*Consignes:*
1. Répondez à ces questions à l'aide du texte sur Françoise Dolto :
(a) Quelle profession le texte attribue-t-il à celui qui se penche sur le cas de Françoise Dolto ?
(b) À qui le texte compare-t-il Françoise Dolto quand il évoque des avis devenus des dogmes ?
(c) Selon ce psychologue, lettres à l'appui, quelle enfant Françoise Dolto fut-elle plutôt ?
2. Poursuivez le texte sur Françoise Dolto au-delà de sa dernière phrase.

*Texte source:*
####################
Dider Pleux, psychologue, spécialiste de l'éducation des enfants, se penche sur le cas Françoise Dolto. Il énonce que comme Freud, elle a émis des avis qui se veulent désormais des dogmes. Il se fait évidemment étriller par les partisans des deux. Et pourtant, la contradiction me paraît saine, elle devrait nous permettre de décortiquer le travail des uns et des autres et d'en tirer le meilleur pour nous et nos enfants. On reproche à l'auteur de s'en prendre à la vie de F. Dolto, c'est vrai. Est-il utile de savoir qu'elle a frayé avec l'extrême droite, qu'elle a travaillé avec Alexis Carrel, eugéniste, partisan du gazage des handicapés, ardent collaborateur pendant la guerre, et que son comportement sous Vichy peut être mal interprété puisqu'il est trouble ? Est-il nécessaire de la contredire sur son enfance qu'elle dit avoir été traumatisante alors, que lettres à l'appui, D. Pleux dit qu'elle fut plutôt une enfant préservée, écoutée dans une famille aimante ? Je ne sais pas, mais cela peut aider à comprendre son cheminement, et pourquoi nier la réalité pour elle alors que d'autres n'ont pas eu cette chance ?
####################
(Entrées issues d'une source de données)
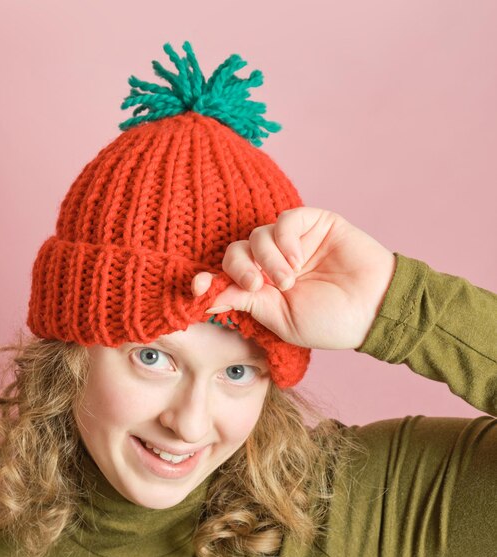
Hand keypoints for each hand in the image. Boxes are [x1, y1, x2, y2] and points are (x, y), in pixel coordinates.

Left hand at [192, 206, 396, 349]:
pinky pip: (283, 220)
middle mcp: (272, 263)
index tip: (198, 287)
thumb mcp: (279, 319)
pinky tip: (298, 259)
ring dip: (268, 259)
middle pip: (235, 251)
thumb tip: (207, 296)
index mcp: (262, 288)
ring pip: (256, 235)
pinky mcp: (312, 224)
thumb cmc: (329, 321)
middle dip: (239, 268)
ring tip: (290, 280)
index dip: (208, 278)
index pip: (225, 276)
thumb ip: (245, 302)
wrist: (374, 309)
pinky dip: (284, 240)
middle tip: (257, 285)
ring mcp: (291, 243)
####################
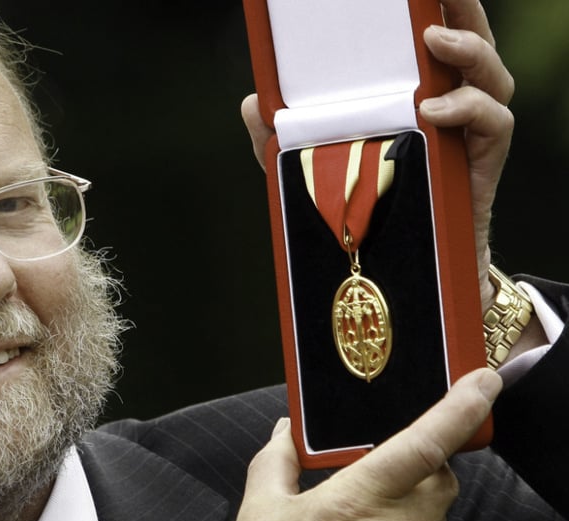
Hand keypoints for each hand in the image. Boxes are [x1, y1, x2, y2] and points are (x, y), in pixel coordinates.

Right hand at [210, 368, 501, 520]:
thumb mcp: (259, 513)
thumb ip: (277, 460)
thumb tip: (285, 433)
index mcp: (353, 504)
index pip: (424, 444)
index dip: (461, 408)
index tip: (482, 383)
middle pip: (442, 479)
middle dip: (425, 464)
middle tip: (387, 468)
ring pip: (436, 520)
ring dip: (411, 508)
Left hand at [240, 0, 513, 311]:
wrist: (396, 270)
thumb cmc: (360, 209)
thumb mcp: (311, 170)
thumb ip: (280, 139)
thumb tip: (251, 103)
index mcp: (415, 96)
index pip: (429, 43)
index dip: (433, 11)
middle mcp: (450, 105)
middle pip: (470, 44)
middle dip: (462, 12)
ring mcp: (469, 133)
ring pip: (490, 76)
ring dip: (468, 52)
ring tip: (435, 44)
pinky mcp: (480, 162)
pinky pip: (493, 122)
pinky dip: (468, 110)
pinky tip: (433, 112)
####################
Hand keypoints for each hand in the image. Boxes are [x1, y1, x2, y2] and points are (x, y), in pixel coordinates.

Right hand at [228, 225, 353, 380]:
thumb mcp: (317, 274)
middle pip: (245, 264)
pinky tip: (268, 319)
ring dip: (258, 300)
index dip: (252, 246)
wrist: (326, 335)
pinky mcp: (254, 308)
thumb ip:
####################
*Réponses:*
1.
(a) Il est psychologue, spécialiste de l'éducation des enfants.
(b) À Freud.
(c) Une enfant préservée, écoutée dans une famille aimante.

2.
D. Pleux explique qu'elle se crée sa propre réalité à partir de sa psychanalyse : elle se focalise sur ce qui n'a pas été dans son enfance, reste bloquée dessus pour ensuite reconstruire sa réalité à elle, celle qui colle à ses idées. En France, "si le réel donne tort à l'idée, alors on change de réel afin de conserver l'idée à laquelle les idéologues vouent un culte ! " (Michel Onfray, dans la préface, p.5). Et toutes ses interventions sont ensuite basées sur ce réel qu'elle s'est recréé : elle pense en opposition à sa mère et son père à qui elle reproche maintes et maintes choses. Mais d'un cas on ne peut faire généralité. Et non, la crise d'adolescence n'est pas un passage obligatoire (même si cette période n'est pas aisée, rien n'empêche qu'elle se passe relativement paisiblement, ce que je remarque de plus en plus chez moi et autour de moi (pour le moment) étant parent d'ados et amis de parents d'ados plutôt sereins.
Un bouquin utile, sans doute excessif parfois, qui plutôt que de créer la polémique devrait inciter au débat d'idées entre psychologues et psychanalystes, et pourquoi pas, nous parents et enfants si nous ne sommes pas oubliés.